Crude oil snaps upward amid talk of modest OPEC+ output boost: Crude oil prices mounted a spirited recovery after Friday’s dramatic plunge as markets position for this week’s much-anticipated OPEC+ meeting. The gathering of cartel officials and their counterparts from like-minded producer nations will weigh a Russia- and Saudi-backed proposal to ease coordinated output curbs. Moscow and Riyadh – until recently the leading voices directing the scheme as an effort to drain brimming global inventories and boost prices – came out for scaling it back a month ago to offset supply disruptions from Venezuela and Iran. Doing so is opposed by other producers however, setting the stage for a contentious sit-down. Against this backdrop, prices rose amid reports that preliminary talks envision an output boost of 300-600k barrels per day that lasts for the next several months. That is a far more modest proposal than the 1.5 million barrel increase favored by Russia. The weekly set of API inventory flow statistics headline the docket Tuesday but headline flow shaping OPEC+ meeting expectations might remain at the forefront as the driver of price action.

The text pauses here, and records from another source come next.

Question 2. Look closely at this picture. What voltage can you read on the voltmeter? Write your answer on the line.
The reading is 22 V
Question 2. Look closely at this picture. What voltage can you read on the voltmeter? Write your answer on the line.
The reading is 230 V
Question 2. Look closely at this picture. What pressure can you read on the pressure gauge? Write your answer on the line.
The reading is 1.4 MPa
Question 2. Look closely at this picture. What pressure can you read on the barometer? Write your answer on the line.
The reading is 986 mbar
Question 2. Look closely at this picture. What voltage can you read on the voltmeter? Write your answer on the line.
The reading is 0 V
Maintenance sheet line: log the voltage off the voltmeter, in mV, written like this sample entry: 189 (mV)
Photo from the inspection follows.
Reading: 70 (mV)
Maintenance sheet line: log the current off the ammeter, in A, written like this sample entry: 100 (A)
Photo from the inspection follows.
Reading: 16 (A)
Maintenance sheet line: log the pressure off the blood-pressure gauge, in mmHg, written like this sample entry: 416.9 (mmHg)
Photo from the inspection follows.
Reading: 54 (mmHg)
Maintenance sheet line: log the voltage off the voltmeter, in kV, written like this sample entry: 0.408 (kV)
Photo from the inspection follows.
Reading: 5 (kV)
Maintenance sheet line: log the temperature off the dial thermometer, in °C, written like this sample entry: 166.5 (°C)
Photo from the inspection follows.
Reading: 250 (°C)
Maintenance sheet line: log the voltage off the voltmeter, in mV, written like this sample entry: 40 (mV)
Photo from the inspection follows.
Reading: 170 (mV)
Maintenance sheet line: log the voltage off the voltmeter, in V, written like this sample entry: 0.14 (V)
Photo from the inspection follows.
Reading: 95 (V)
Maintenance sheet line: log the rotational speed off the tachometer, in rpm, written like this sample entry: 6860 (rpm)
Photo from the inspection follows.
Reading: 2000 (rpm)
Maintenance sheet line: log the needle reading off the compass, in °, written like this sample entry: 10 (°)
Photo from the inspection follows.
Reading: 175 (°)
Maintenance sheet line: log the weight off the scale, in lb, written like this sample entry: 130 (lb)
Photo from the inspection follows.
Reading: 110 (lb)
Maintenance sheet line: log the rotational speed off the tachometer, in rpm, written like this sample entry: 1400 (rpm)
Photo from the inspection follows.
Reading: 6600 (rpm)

Global tightening bets offset trade jitters for Australian stocks… for now: Australia’s S&P/ASX 200 managed a narrow advance Monday as gains in the overweight financials sector offset losses in the also heavily represented materials names. Banks added 1.1 percent as markets continue to digest last week’s hawkish FOMC policy announcement, which points to a global upshift in borrowing costs that seems likely to bode well for lenders. Miners shed 1.2 percent amid worries about US/China trade tensions after Washington announced a fresh round of tariffs aimed at imports from the East Asian giant and Beijing unveiled countervailing measures. A deepening spat threatens to disrupt supply chains crucial for Australian exporters. Minutes from June’s RBA policy meeting headline the economic calendar. Language reinforcing the likelihood that the target cash rate will not rise in the near term may prove supportive but mounting trade war worries may yet predominate if the risk-off lead from Wall Street is picked up.
SPI futures moved 10.1 or 0.17% to 6104.13.
AUD/USD moved -0.0026 or -0.35% to 0.7416.
On Wall Street: Dow Jones -0.5%, S&P 500 -0.31%, Nasdaq -0.07%.
In New York: BHP 0.49%, Rio 0.3%.
In Europe: Stoxx 50 -1.09%, FTSE 100 -0.03%, CAC 40 -0.93%, DAX 30 -1.36%.
Spot Gold moved -0.05% to US$1278.33 an ounce.
Brent Crude moved 2.55% to US$75.31 a barrel.
US Crude Oil moved 1.12% to US$65.79 a barrel.
Iron Ore moved -0.11% to CNY472 a tonne.
LME Aluminum moved -2.3% to US$2204 a tonne.
LME Copper moved -2.19% to US$7020 a tonne.
10-Year Bond Yield: US 2.92%, Germany 0.4%, Australia 2.67%.